SUKABUMIUPDATE.com - Menteri Desa, Pembangunan Daerah Tertinggal dan Transmigrasi (Mendes PDTT), Abdul Halim Iskandar menegaskan, posisi Badan Usaha Milik Desa (BUMDes) setelah lahirnya Undang-undang Cipta Kerja Nomor 11 Tahun 2020 ini semakin luar biasa dan jadi jawaban atas persoalan kesulitan akses permodalan. Pasalnya, sebelumnya, BUMDes kesulitan karena bukan Badan Hukum.
Ini diungkapkan Abdul Halim Iskandar saat menjadi pembicara dalam Webinar #3 Menggali Potensi Permodalan Desa dengan tema UU Cipta Kerja Solusi BUMDes Mengakses Permodalan di Perbankan yang digelar secara virtual oleh Lokadata, pada Kamis, 3 Desember 2020.
"BUMDes menjadi Badan Hukum setelah lahirnya UU Cipta Kerja ini dan memang ini telah ditunggu.
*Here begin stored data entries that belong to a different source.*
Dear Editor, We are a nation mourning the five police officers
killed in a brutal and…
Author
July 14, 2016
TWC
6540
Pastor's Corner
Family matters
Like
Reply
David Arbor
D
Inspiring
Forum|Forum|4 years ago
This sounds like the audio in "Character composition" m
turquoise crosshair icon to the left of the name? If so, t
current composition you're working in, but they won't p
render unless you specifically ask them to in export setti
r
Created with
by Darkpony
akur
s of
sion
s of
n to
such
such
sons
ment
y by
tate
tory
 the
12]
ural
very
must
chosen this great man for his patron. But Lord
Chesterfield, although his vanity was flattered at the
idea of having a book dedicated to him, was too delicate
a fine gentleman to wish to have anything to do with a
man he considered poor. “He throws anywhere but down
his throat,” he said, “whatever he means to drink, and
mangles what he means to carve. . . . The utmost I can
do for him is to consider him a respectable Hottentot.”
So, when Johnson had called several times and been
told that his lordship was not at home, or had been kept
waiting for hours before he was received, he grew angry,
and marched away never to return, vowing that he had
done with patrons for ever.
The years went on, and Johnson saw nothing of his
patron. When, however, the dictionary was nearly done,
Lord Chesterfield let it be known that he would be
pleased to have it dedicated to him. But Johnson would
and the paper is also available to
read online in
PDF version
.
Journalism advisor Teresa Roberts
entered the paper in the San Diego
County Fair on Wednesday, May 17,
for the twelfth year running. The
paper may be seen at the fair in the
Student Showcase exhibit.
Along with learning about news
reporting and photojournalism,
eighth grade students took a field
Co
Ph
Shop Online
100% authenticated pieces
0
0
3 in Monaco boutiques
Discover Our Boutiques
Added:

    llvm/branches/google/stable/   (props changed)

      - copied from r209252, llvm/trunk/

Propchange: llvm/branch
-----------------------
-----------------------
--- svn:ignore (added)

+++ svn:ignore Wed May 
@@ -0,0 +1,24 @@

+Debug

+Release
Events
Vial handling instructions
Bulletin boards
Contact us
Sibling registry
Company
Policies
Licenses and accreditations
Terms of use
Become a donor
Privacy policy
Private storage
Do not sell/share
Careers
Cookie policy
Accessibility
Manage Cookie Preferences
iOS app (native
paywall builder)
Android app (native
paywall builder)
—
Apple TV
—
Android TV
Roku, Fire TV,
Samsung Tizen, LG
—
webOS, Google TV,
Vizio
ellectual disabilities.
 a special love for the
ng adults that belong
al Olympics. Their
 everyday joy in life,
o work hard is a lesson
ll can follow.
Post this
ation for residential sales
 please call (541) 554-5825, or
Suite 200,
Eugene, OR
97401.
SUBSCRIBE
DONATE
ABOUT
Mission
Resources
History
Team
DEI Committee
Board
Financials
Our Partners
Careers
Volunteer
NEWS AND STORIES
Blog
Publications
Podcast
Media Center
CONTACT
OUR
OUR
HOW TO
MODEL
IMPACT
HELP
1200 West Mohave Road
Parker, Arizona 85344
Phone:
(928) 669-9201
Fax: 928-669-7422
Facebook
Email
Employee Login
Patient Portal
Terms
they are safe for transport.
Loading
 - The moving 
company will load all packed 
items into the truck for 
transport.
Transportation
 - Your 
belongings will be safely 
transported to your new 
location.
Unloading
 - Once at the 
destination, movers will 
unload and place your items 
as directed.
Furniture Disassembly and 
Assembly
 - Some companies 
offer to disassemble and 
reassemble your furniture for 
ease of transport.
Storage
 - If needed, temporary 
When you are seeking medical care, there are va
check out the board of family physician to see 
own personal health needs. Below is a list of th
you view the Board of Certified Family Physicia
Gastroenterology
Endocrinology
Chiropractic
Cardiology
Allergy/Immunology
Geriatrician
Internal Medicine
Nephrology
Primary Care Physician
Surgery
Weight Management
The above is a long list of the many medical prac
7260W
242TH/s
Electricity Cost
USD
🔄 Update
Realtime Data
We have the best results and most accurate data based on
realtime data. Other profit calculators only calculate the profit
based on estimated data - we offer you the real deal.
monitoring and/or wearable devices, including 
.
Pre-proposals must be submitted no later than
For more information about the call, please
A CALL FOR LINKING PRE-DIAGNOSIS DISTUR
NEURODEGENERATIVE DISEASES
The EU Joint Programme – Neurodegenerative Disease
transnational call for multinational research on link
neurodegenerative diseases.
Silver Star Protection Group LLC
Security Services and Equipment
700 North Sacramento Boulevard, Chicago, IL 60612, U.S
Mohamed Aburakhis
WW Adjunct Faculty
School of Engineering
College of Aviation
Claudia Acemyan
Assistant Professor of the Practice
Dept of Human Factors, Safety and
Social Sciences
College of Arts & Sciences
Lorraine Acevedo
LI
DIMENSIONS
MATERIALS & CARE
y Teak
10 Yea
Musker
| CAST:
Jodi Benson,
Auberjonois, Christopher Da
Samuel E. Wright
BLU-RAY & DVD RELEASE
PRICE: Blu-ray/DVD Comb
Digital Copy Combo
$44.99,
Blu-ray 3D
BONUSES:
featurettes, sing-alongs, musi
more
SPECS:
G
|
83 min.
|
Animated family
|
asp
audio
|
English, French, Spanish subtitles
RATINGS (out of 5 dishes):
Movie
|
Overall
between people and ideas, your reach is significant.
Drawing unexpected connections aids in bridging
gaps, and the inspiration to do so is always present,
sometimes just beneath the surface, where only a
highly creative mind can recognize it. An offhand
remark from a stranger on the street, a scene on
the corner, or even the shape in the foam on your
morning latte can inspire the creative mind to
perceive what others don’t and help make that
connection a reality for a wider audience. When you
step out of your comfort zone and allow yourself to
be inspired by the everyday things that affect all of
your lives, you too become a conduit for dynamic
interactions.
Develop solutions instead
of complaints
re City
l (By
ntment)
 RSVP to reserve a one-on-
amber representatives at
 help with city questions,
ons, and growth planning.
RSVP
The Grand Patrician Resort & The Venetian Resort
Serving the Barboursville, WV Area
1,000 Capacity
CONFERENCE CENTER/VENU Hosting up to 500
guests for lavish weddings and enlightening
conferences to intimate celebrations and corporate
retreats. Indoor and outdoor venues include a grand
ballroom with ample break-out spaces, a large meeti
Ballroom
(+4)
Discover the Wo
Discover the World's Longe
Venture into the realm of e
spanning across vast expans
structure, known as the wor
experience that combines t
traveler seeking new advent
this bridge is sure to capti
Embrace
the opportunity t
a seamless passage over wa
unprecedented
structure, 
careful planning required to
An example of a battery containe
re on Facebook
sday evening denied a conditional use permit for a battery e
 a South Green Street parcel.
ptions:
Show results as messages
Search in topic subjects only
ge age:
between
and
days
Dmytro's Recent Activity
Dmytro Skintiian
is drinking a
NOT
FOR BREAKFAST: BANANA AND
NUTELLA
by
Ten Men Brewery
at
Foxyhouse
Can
Kami pun bergerak cepat untuk menyusun Rencana Peraturan Pemerintah dengan mengundang Kementerian Hukum dan HAM untuk dapat masukan, saran dan pemikiran soal posisi BUMDes sebagai Badan Hukum," kata pria yang akrab disapa Gus Menteri ini.
Setelah itu, dilanjutkan diskusi Lintas Kementerian yang akhirnya disepakati jika posisi BUMDes setelah UU Cipta Kerja sebagai Badan Hukum Entitas Baru yang kedudukannya setara dengan Perseroan Terbatas (PT), setara dengan BUMN pada level nasional dan BUMD pada level daerah.
Doktor Honoris Causa dari UNY ini mengatakan, regulasi di BUMDes berbeda dengan Badan Hukum lainnya dengan payung hukum yang digunakan berbeda, otoritatifnya juga berbeda.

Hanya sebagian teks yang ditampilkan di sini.